• [Records provided]
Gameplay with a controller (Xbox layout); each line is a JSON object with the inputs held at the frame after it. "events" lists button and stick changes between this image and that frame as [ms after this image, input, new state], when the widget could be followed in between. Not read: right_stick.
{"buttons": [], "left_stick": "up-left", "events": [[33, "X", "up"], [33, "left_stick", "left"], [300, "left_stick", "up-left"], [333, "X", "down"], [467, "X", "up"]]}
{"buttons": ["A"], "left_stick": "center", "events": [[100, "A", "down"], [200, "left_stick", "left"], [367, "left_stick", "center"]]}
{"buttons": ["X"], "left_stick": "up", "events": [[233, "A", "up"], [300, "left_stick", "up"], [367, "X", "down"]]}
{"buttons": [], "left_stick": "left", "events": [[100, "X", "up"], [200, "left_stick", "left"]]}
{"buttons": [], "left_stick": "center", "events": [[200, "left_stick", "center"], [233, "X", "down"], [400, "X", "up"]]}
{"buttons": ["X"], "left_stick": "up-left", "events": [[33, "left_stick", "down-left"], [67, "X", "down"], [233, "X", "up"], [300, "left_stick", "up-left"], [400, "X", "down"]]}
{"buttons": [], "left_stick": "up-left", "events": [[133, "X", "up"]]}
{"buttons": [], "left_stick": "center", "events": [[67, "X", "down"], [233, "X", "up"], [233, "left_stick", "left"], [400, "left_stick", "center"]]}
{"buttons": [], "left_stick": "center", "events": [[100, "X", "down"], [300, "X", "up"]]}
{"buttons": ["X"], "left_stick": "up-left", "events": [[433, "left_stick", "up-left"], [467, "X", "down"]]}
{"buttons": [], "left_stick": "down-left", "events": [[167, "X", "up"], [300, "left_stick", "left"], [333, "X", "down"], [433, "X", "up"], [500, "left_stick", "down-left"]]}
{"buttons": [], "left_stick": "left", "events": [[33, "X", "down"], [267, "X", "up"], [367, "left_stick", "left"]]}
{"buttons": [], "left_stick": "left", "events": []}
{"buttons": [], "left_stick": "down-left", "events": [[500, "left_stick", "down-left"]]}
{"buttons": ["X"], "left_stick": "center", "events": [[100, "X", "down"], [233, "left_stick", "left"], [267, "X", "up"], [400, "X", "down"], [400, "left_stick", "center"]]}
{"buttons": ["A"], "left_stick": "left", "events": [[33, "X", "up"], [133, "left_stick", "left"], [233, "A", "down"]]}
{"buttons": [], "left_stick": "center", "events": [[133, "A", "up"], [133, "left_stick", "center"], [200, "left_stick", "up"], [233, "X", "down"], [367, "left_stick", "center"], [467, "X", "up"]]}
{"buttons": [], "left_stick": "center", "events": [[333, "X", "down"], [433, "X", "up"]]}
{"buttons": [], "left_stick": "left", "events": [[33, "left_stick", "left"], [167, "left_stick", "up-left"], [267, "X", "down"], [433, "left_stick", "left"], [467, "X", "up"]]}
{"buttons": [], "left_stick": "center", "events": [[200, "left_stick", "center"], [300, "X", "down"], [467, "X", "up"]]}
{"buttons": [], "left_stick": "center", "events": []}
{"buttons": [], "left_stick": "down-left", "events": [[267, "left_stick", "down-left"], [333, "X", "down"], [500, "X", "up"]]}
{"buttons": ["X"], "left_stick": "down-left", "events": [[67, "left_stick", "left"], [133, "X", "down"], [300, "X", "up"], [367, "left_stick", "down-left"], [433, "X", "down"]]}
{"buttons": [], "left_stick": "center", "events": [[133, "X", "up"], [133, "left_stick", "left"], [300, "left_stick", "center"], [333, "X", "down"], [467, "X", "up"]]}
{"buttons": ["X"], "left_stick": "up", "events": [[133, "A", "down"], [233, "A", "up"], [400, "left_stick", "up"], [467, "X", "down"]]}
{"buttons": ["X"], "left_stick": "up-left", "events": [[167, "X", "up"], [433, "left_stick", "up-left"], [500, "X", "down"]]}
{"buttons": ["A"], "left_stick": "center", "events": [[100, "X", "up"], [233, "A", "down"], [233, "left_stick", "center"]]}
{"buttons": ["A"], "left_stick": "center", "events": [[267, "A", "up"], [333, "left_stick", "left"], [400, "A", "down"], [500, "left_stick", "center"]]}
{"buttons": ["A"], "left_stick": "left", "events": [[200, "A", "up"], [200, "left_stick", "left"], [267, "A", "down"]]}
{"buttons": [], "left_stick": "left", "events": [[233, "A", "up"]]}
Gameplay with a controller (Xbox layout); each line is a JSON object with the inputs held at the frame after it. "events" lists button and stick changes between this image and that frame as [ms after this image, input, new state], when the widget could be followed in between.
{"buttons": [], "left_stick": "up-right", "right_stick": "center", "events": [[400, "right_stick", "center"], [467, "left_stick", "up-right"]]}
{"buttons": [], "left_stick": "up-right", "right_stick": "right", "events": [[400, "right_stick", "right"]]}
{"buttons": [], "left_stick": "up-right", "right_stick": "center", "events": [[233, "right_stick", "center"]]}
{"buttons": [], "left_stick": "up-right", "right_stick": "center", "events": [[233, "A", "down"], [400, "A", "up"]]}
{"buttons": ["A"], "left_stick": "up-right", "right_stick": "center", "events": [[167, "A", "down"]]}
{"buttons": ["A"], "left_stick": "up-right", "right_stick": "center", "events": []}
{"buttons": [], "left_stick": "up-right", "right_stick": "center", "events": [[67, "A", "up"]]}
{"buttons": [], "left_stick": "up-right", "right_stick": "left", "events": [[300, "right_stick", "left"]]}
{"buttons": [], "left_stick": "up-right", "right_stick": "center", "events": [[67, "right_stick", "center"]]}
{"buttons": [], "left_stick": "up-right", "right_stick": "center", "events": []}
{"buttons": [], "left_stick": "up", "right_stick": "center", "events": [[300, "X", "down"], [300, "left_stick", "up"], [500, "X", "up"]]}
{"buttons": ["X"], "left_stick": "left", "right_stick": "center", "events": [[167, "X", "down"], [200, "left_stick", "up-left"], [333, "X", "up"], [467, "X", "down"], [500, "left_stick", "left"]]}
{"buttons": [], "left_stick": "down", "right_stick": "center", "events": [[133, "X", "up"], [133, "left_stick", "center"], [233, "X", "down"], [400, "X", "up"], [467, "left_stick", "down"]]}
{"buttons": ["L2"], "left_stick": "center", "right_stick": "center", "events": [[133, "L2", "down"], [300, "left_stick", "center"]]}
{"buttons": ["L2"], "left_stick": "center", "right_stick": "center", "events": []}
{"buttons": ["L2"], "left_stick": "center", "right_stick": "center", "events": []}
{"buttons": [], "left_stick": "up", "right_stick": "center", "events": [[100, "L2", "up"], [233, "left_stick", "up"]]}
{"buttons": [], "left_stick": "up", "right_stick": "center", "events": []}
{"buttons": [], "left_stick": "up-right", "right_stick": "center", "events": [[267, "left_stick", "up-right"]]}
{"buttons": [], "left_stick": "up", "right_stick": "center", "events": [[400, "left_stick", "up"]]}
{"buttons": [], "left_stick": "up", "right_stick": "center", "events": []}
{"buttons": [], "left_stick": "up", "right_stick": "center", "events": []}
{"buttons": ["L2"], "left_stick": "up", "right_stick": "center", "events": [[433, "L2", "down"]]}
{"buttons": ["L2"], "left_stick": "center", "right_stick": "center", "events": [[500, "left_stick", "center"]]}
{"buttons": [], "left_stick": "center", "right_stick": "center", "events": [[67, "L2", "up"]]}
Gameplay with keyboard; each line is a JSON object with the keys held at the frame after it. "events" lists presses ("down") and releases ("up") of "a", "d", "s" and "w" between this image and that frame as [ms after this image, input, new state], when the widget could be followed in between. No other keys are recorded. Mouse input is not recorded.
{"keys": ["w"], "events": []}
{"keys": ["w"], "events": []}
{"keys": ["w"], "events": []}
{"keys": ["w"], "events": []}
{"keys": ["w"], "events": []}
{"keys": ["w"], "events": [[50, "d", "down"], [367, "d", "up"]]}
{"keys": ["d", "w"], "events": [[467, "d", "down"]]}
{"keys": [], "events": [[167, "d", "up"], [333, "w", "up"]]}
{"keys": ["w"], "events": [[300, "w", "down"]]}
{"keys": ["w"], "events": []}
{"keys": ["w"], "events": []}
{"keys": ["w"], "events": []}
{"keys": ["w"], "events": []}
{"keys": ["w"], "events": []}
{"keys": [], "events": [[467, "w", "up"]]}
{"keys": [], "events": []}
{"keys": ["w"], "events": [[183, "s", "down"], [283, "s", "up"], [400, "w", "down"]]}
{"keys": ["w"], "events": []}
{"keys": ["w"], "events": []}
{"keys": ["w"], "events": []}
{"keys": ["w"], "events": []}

• [Assignment] Only lines with the word "held" belong in the answer; copy each of them from the material above.

• [Solution to this problem]
Gameplay with a controller (Xbox layout); each line is a JSON object with the inputs held at the frame after it. "events" lists button and stick changes between this image and that frame as [ms after this image, input, new state], when the widget could be followed in between. Not read: right_stick.
Gameplay with a controller (Xbox layout); each line is a JSON object with the inputs held at the frame after it. "events" lists button and stick changes between this image and that frame as [ms after this image, input, new state], when the widget could be followed in between.
Gameplay with keyboard; each line is a JSON object with the keys held at the frame after it. "events" lists presses ("down") and releases ("up") of "a", "d", "s" and "w" between this image and that frame as [ms after this image, input, new state], when the widget could be followed in between. No other keys are recorded. Mouse input is not recorded.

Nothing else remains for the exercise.